**TRY IT:** Search the data below, and report every line in which "Cahaya" occurs.
───── DATA PROVIDED
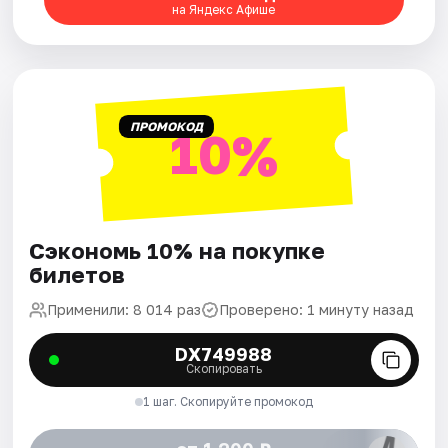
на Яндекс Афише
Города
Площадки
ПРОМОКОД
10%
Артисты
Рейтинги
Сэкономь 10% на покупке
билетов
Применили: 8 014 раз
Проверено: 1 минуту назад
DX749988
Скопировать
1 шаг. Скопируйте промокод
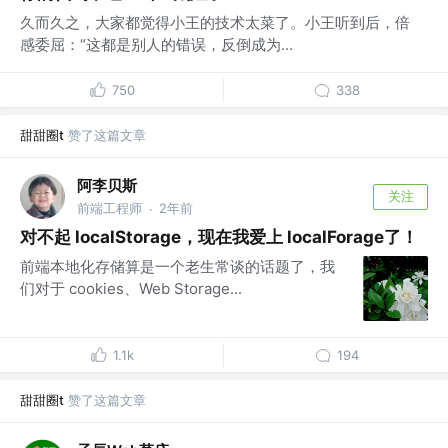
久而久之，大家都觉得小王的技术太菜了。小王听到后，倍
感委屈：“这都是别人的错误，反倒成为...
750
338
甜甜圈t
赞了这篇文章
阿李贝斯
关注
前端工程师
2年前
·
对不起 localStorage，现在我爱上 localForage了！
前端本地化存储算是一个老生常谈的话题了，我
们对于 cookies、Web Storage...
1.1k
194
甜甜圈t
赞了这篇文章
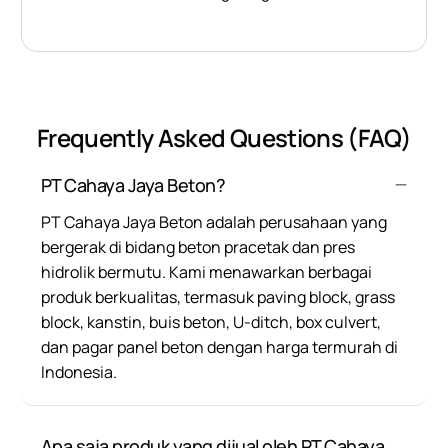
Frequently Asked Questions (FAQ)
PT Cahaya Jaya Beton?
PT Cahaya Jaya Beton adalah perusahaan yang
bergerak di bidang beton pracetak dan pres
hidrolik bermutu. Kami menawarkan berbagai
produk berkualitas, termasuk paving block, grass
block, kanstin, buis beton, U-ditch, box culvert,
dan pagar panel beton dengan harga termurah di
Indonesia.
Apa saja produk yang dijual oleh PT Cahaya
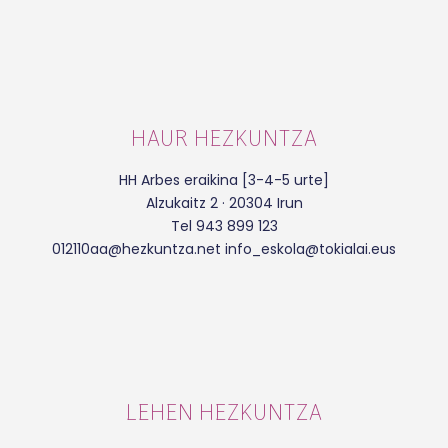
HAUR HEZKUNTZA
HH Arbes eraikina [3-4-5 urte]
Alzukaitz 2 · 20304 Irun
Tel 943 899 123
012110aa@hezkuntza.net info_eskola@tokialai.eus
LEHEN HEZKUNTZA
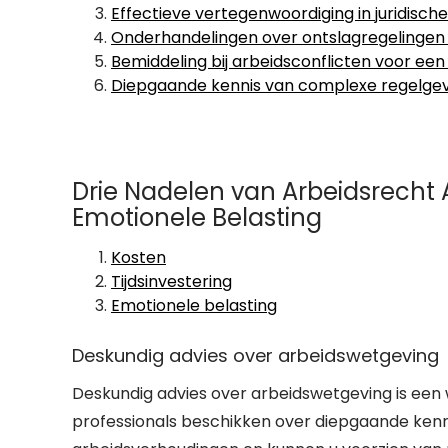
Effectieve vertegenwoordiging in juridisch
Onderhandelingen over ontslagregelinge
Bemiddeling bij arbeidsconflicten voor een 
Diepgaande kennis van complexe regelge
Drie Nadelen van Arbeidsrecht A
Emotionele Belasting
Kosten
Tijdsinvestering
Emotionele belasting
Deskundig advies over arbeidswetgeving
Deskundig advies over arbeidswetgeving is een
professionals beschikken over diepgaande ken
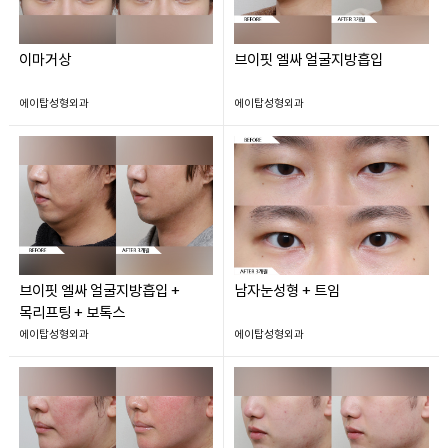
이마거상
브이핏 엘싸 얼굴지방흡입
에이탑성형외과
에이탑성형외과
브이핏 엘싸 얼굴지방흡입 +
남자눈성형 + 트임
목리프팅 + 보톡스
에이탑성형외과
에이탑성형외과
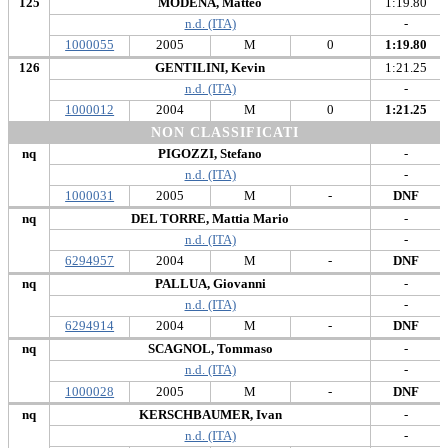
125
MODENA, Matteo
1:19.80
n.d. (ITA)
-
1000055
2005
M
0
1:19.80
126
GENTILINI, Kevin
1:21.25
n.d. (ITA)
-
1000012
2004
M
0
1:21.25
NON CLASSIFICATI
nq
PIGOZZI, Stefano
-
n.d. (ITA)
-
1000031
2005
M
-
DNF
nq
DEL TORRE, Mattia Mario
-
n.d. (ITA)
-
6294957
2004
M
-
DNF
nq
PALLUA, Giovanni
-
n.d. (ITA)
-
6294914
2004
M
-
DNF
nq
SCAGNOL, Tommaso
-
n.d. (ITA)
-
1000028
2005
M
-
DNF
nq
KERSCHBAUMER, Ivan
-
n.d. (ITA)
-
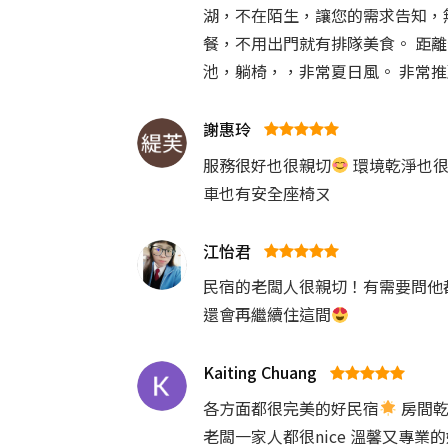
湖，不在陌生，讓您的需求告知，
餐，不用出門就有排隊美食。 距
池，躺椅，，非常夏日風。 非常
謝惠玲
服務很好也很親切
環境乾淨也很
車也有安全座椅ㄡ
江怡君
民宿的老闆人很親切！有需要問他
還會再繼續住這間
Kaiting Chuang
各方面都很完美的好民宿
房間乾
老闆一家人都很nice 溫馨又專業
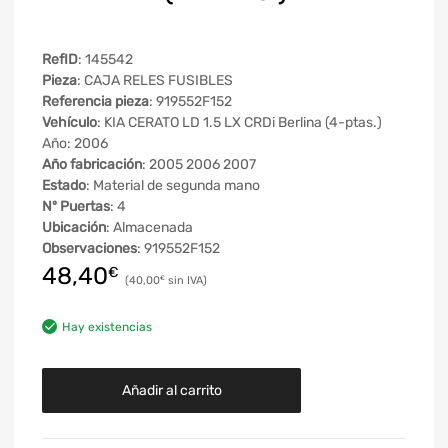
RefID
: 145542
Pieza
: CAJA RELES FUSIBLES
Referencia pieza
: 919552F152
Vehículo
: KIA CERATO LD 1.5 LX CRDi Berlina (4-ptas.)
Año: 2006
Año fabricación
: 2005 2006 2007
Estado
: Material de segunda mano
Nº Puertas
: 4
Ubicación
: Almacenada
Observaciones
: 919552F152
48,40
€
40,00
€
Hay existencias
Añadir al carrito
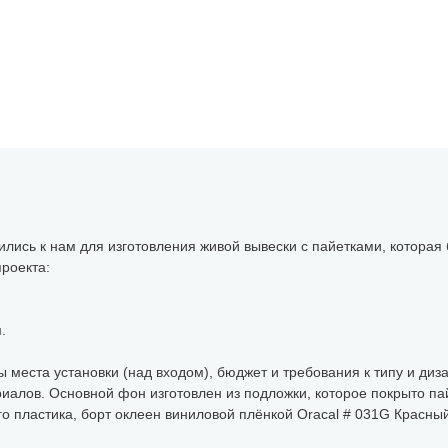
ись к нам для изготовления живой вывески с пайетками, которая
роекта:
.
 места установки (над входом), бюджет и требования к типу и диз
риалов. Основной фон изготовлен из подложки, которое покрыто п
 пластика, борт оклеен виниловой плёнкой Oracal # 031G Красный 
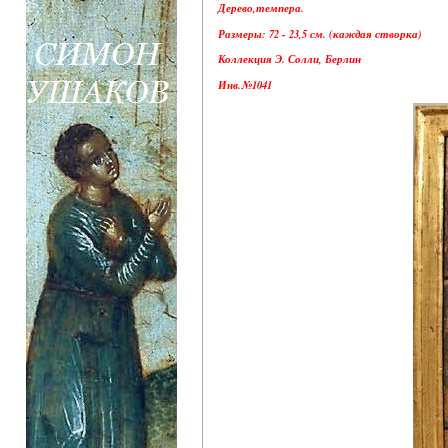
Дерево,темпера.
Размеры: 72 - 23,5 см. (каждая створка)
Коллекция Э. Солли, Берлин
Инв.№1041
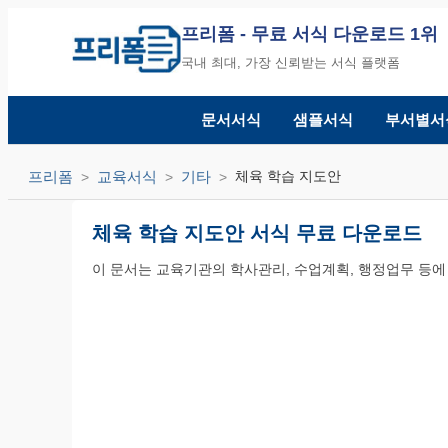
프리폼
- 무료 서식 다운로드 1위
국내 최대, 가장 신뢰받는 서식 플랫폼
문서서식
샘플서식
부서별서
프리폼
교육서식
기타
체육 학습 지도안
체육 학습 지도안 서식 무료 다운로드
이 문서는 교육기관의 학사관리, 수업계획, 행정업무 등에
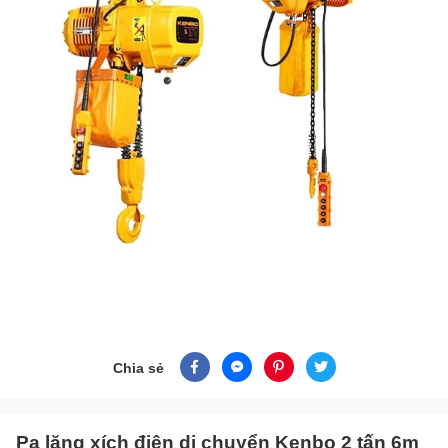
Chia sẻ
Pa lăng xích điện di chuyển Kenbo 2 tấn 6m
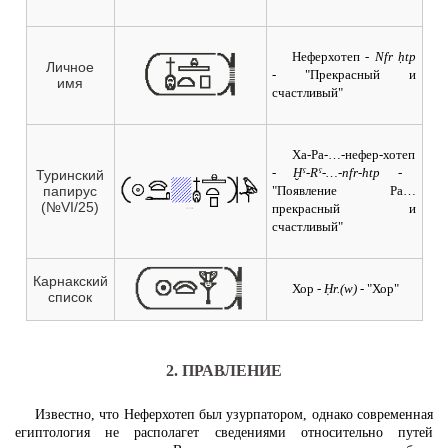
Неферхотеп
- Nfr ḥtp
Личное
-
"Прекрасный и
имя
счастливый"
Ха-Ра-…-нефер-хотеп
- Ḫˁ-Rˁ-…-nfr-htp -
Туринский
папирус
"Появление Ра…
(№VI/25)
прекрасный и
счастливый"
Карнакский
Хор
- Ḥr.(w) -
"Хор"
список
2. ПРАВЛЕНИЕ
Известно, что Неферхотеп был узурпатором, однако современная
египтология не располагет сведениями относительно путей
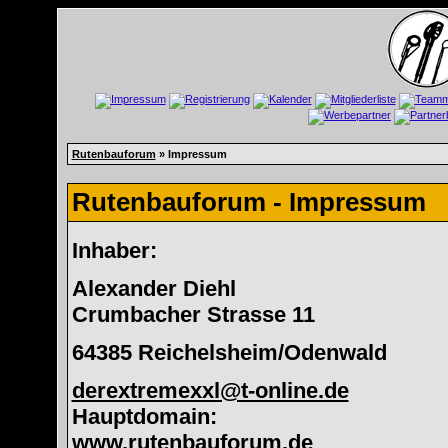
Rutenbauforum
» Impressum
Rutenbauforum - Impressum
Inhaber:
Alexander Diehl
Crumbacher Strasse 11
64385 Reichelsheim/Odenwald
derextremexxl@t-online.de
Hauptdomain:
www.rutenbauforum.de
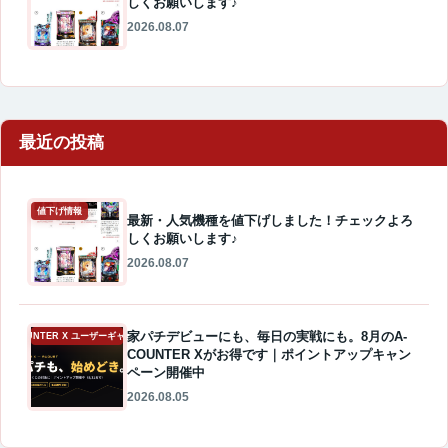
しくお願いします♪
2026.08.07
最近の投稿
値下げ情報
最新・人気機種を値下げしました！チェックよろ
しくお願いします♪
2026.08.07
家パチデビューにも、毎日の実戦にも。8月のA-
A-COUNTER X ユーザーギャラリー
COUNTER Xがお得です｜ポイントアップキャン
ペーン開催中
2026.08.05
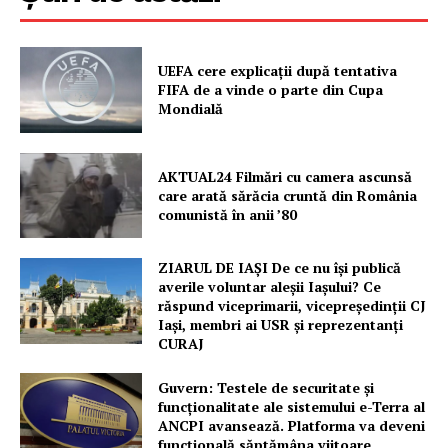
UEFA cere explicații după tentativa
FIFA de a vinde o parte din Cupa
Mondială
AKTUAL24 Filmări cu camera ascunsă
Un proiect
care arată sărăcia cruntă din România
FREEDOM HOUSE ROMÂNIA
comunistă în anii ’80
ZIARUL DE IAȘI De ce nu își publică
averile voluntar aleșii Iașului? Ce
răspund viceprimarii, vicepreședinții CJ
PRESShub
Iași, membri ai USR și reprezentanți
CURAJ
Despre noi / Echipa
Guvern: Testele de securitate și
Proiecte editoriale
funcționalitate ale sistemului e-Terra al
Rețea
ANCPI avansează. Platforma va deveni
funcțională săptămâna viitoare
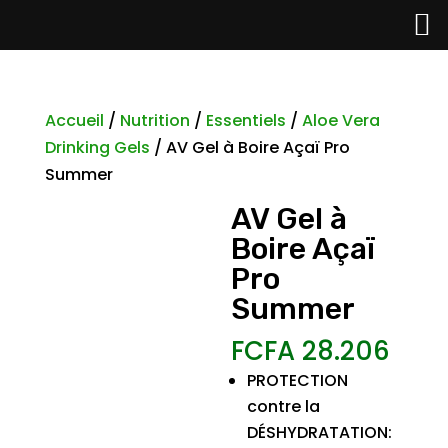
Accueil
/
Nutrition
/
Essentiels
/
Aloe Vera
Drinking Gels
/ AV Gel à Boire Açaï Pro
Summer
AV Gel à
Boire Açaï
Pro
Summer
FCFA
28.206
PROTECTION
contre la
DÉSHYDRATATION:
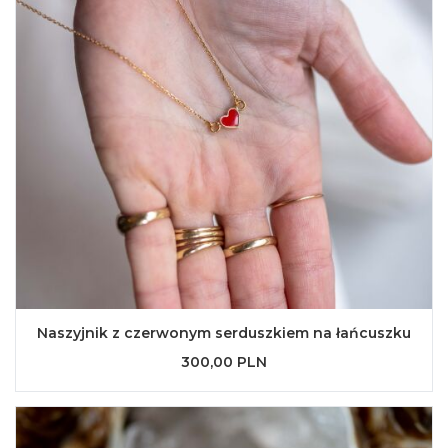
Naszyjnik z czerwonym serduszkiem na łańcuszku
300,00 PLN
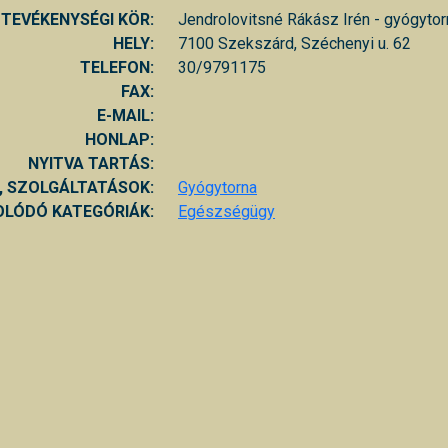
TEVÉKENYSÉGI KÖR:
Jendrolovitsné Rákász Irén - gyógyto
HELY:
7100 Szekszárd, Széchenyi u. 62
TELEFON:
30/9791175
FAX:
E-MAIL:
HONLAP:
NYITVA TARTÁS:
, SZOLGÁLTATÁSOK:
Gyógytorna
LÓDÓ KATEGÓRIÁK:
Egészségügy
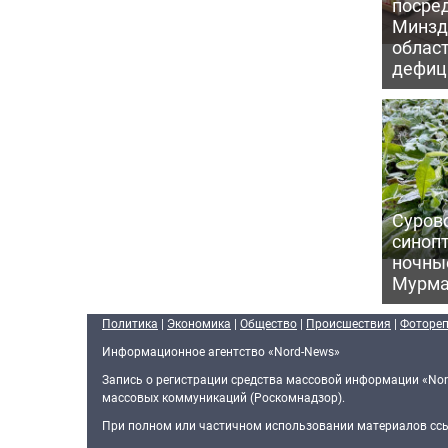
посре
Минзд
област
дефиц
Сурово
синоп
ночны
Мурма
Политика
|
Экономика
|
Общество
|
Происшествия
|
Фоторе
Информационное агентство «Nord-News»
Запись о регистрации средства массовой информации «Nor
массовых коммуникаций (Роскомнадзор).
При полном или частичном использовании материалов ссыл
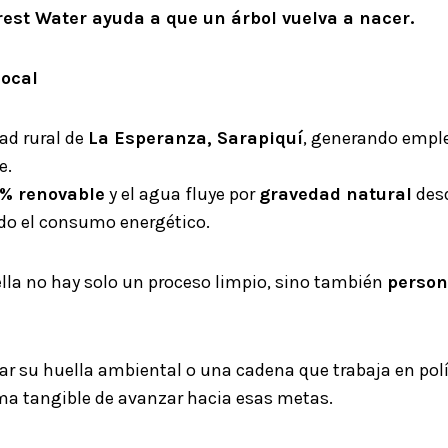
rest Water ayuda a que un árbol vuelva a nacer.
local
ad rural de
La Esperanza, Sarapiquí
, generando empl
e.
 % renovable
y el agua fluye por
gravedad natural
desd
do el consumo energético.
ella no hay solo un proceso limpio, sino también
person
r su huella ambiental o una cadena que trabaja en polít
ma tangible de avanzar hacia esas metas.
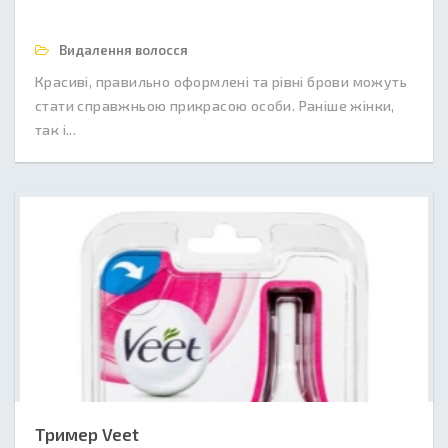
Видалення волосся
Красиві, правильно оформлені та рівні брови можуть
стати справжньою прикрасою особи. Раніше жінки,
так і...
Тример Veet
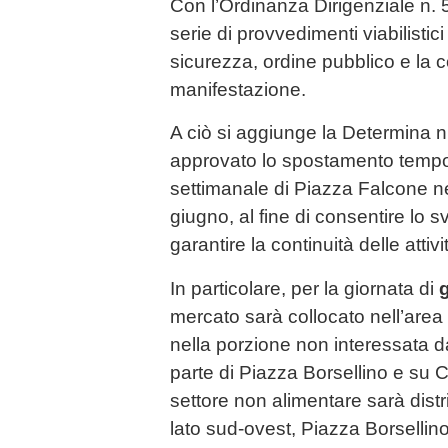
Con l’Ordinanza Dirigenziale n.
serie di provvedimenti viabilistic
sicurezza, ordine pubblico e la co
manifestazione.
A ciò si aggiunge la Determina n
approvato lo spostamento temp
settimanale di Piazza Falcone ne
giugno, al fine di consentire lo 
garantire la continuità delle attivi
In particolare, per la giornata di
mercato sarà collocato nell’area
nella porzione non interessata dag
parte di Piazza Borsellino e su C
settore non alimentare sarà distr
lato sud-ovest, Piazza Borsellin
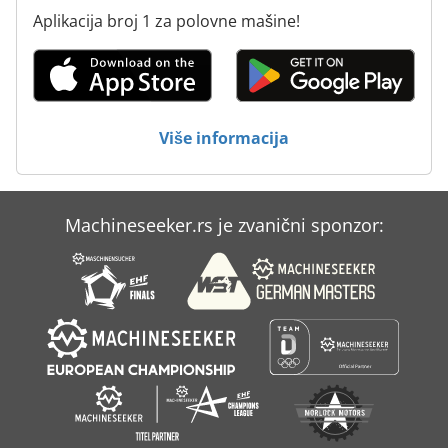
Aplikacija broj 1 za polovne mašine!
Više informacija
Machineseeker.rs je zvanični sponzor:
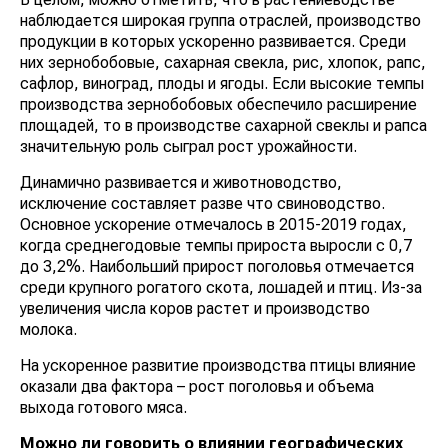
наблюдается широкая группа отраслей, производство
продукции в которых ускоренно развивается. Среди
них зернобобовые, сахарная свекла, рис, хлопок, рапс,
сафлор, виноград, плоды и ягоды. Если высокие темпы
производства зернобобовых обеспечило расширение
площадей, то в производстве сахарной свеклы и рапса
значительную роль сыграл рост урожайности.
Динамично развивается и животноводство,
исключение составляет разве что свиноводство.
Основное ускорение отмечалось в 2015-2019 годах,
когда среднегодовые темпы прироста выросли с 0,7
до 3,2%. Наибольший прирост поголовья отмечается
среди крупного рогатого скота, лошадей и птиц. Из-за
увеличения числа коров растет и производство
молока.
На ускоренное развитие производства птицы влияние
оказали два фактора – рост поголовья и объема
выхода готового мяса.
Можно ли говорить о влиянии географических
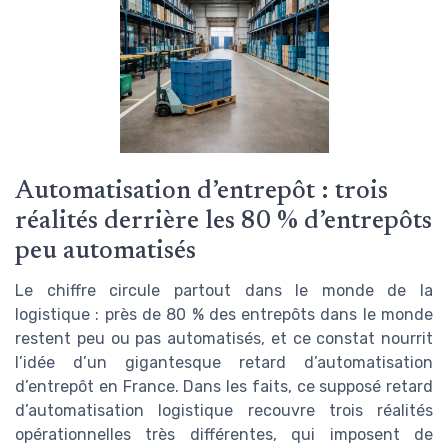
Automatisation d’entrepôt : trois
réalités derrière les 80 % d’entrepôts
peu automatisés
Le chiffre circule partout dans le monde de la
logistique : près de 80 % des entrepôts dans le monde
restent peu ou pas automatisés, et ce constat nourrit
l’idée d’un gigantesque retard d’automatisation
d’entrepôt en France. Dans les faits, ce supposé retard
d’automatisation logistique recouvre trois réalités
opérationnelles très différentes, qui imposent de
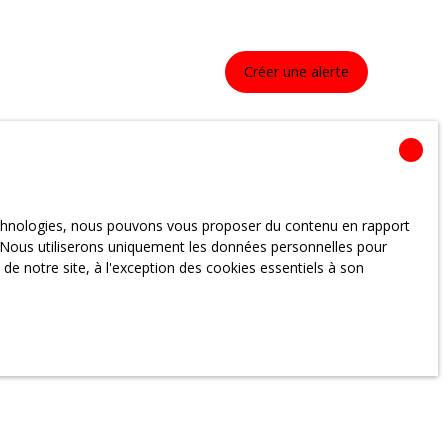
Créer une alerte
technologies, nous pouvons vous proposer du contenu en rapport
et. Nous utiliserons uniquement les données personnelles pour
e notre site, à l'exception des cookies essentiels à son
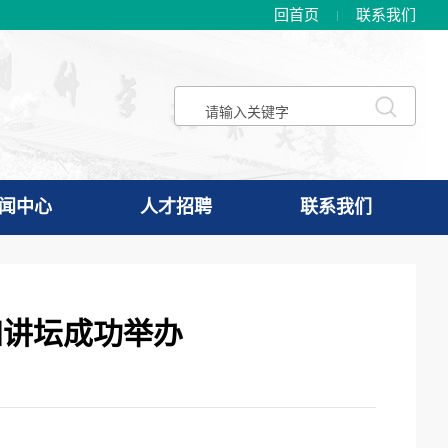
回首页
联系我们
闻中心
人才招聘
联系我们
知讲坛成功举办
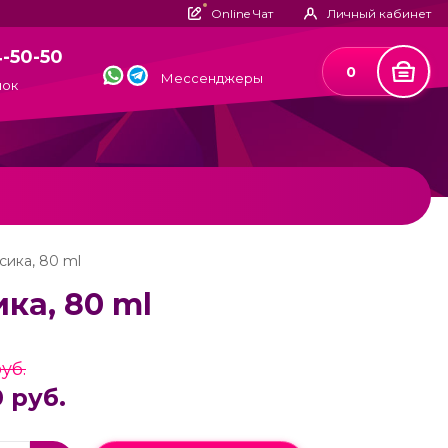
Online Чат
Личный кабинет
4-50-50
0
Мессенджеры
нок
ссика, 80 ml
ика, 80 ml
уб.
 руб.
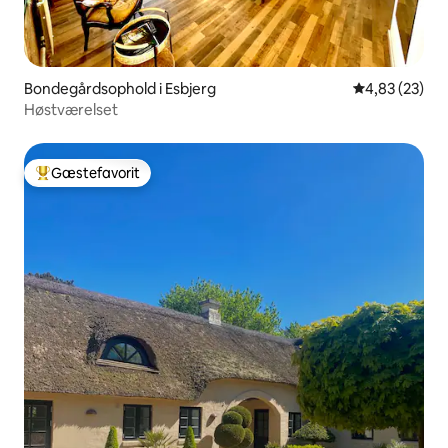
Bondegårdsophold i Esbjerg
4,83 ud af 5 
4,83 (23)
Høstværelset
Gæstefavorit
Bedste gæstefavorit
──────────
**SOLUTION TO THE PROBLEM:**
PT Cahaya Jaya Beton?
PT Cahaya Jaya Beton adalah perusahaan yang
Apa saja produk yang dijual oleh PT Cahaya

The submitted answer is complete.